━━━━━ Materials provided

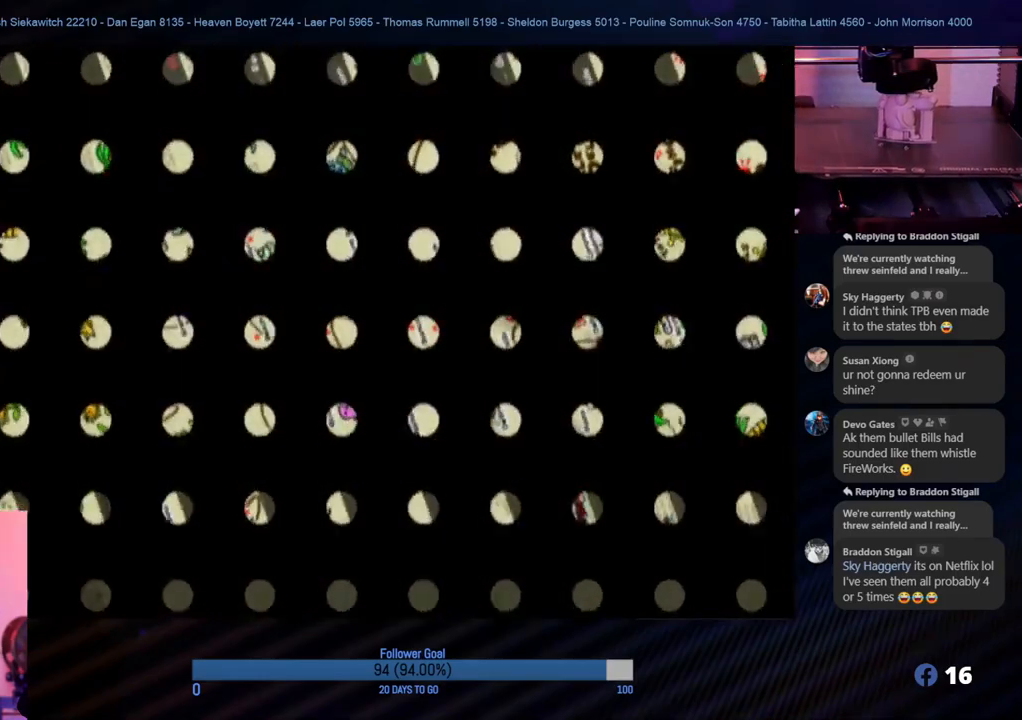
{"buttons": [], "left_stick": "center", "right_stick": "center", "events": []}
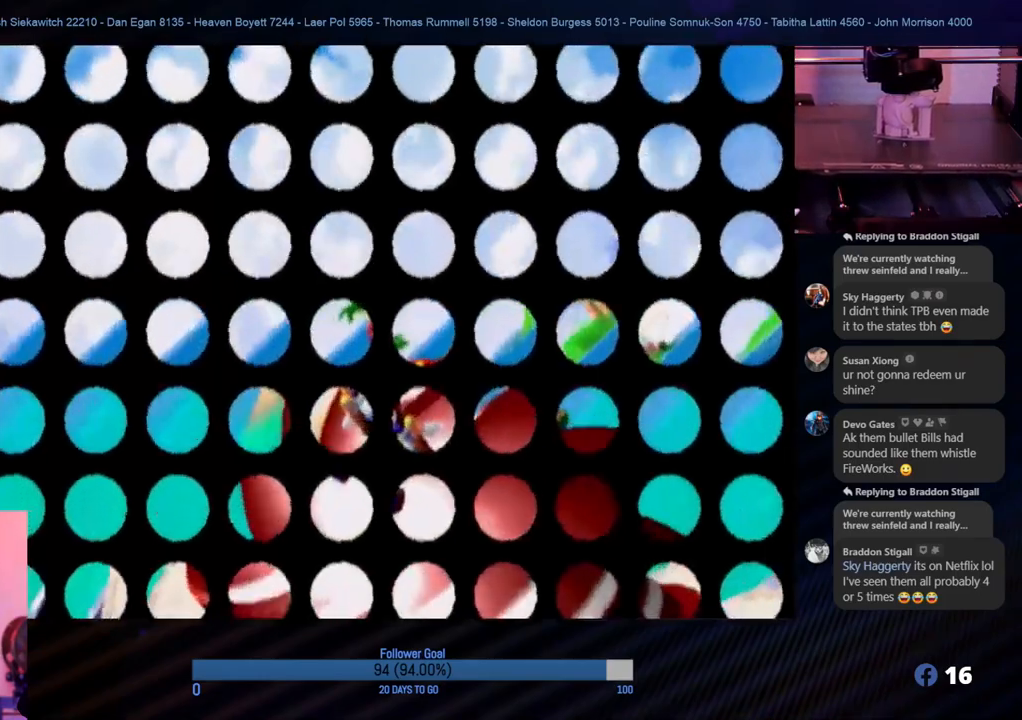
{"buttons": [], "left_stick": "center", "right_stick": "center", "events": []}
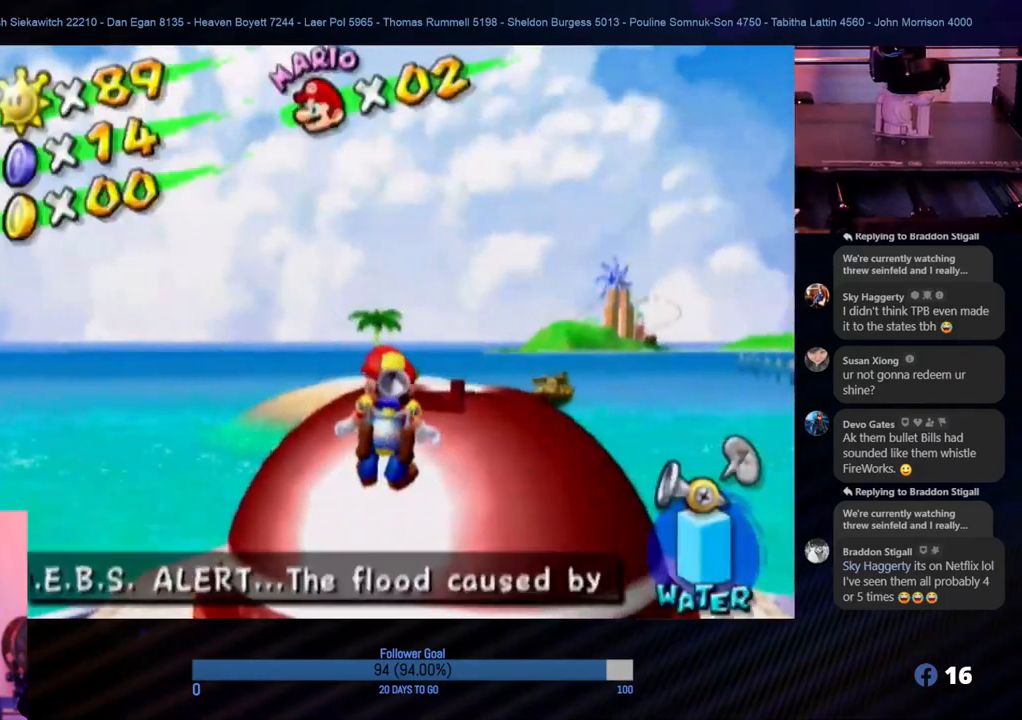
{"buttons": [], "left_stick": "left", "right_stick": "down-right", "events": [[350, "right_stick", "down-left"], [433, "left_stick", "left"], [450, "right_stick", "down-right"]]}
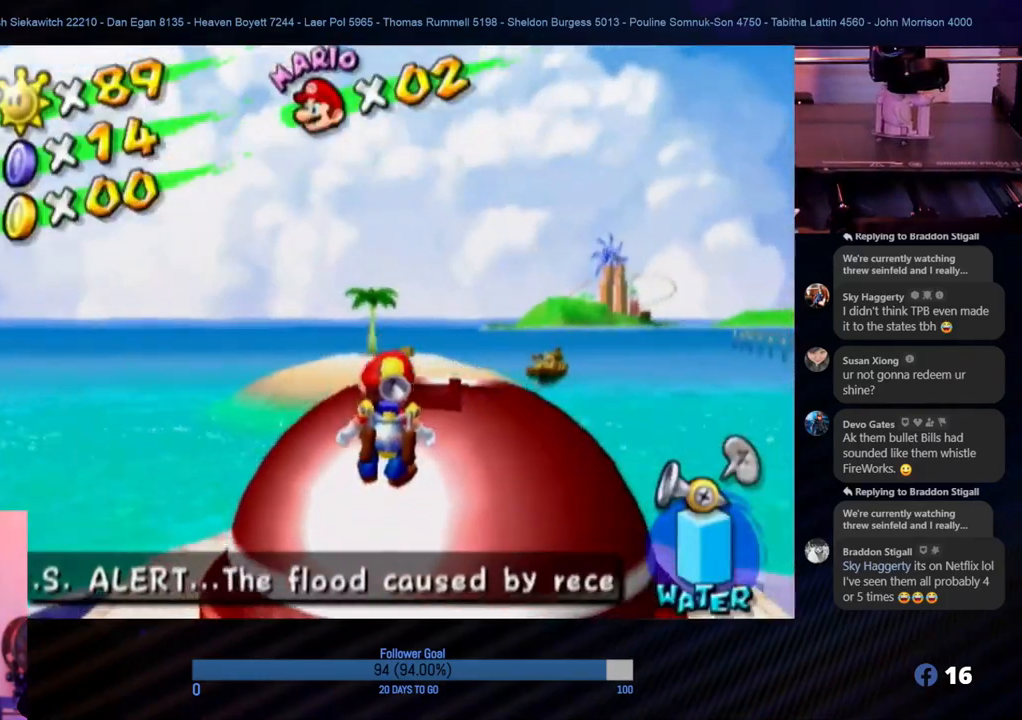
{"buttons": [], "left_stick": "center", "right_stick": "center", "events": [[50, "right_stick", "right"], [133, "left_stick", "down-left"], [250, "left_stick", "center"], [433, "right_stick", "center"]]}
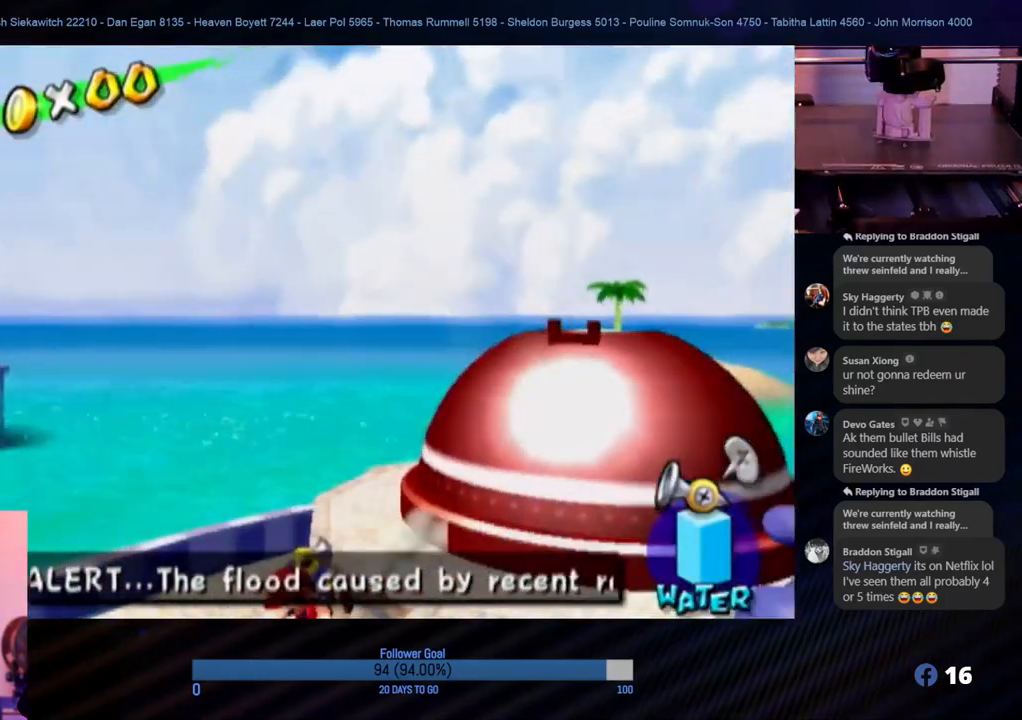
{"buttons": [], "left_stick": "up-left", "right_stick": "right", "events": [[117, "X", "down"], [183, "X", "up"], [350, "left_stick", "up-left"], [433, "right_stick", "right"]]}
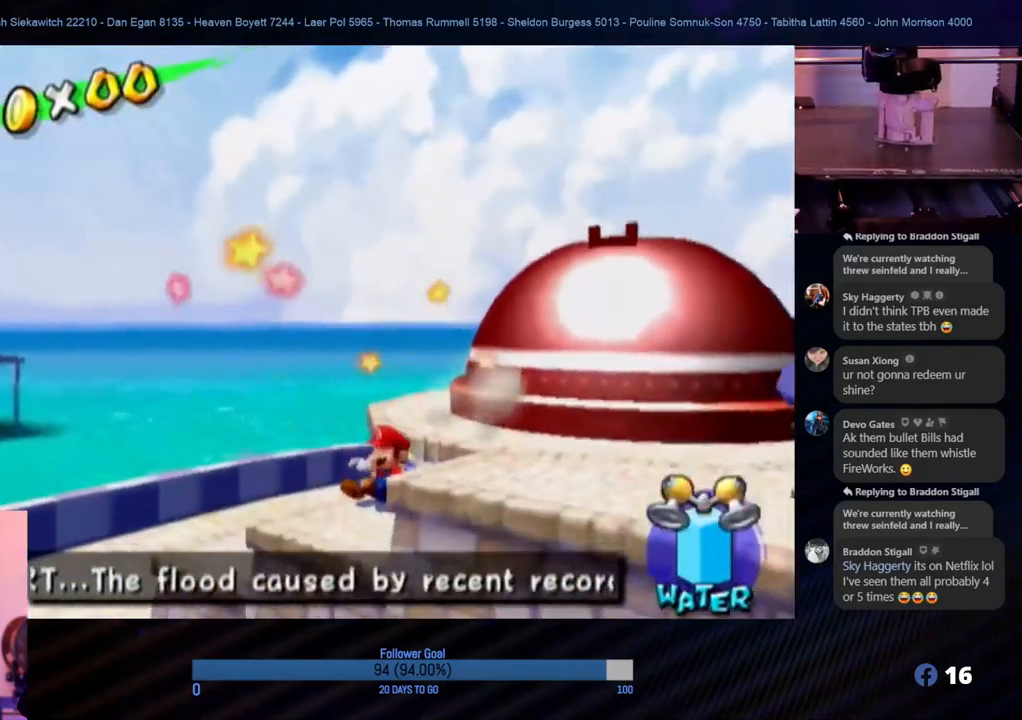
{"buttons": [], "left_stick": "up-left", "right_stick": "center", "events": [[183, "right_stick", "center"], [317, "X", "down"], [450, "X", "up"]]}
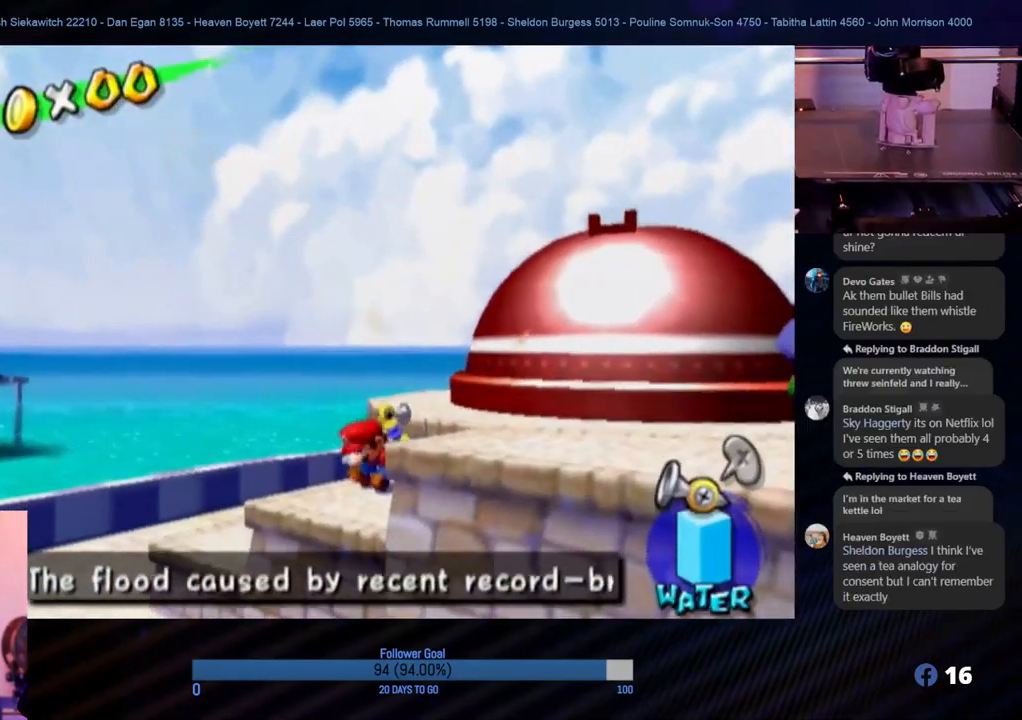
{"buttons": ["START"], "left_stick": "center", "right_stick": "center", "events": [[150, "right_stick", "right"], [317, "right_stick", "center"], [367, "left_stick", "center"], [433, "START", "down"]]}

━━━━━━━━━━

Work item ▸ Output, word for word, the full listing above, with no pictures.

Written response ▸
{"buttons": [], "left_stick": "center", "right_stick": "center", "events": []}
{"buttons": [], "left_stick": "center", "right_stick": "center", "events": []}
{"buttons": [], "left_stick": "left", "right_stick": "down-right", "events": [[350, "right_stick", "down-left"], [433, "left_stick", "left"], [450, "right_stick", "down-right"]]}
{"buttons": [], "left_stick": "center", "right_stick": "center", "events": [[50, "right_stick", "right"], [133, "left_stick", "down-left"], [250, "left_stick", "center"], [433, "right_stick", "center"]]}
{"buttons": [], "left_stick": "up-left", "right_stick": "right", "events": [[117, "X", "down"], [183, "X", "up"], [350, "left_stick", "up-left"], [433, "right_stick", "right"]]}
{"buttons": [], "left_stick": "up-left", "right_stick": "center", "events": [[183, "right_stick", "center"], [317, "X", "down"], [450, "X", "up"]]}
{"buttons": ["START"], "left_stick": "center", "right_stick": "center", "events": [[150, "right_stick", "right"], [317, "right_stick", "center"], [367, "left_stick", "center"], [433, "START", "down"]]}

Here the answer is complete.